## What is being asked
Each line below that carries the string "Ihren" must appear in the answer.

[[ Data for processing open ]]

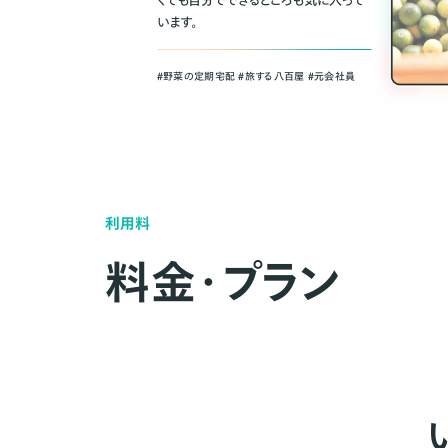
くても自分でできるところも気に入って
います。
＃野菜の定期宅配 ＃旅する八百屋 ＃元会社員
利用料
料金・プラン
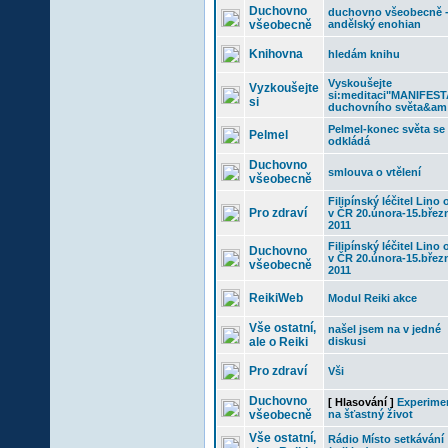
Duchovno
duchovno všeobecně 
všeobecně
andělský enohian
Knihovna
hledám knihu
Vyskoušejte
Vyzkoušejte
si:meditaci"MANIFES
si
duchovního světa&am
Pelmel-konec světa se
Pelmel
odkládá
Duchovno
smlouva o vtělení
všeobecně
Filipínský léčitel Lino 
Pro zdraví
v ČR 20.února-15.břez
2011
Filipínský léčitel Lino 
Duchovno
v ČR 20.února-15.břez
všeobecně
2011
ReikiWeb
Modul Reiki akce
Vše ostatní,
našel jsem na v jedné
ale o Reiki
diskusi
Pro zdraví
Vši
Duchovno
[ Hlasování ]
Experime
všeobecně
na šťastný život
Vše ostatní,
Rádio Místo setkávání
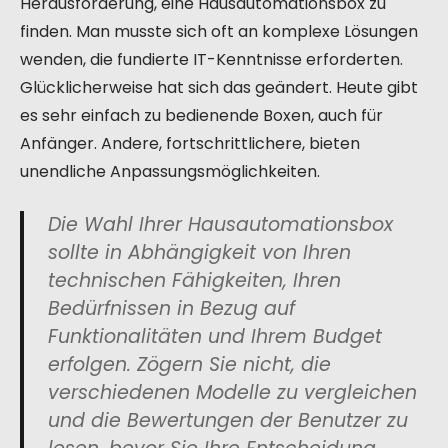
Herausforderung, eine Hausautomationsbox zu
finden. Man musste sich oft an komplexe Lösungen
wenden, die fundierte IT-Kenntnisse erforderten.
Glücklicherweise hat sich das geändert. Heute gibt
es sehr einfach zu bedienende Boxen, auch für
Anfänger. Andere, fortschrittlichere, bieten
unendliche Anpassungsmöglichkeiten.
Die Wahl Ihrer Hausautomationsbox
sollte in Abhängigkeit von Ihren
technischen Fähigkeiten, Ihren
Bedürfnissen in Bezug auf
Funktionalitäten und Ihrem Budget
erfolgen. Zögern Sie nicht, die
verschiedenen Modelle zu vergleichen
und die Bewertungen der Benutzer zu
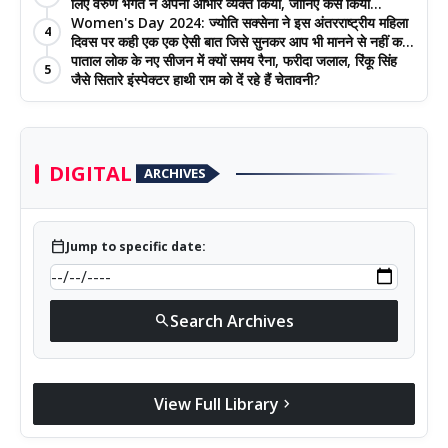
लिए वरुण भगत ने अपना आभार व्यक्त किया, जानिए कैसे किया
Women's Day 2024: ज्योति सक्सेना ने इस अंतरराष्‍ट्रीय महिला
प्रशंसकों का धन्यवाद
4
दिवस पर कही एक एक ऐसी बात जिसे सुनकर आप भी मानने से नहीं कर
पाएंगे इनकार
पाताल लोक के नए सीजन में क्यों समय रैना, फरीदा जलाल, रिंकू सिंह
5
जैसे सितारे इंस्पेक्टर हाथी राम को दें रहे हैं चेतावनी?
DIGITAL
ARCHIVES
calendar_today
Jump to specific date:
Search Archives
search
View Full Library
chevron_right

[[ Data for processing closed ]]

## Problem solution
sollte in Abhängigkeit von Ihren
technischen Fähigkeiten, Ihren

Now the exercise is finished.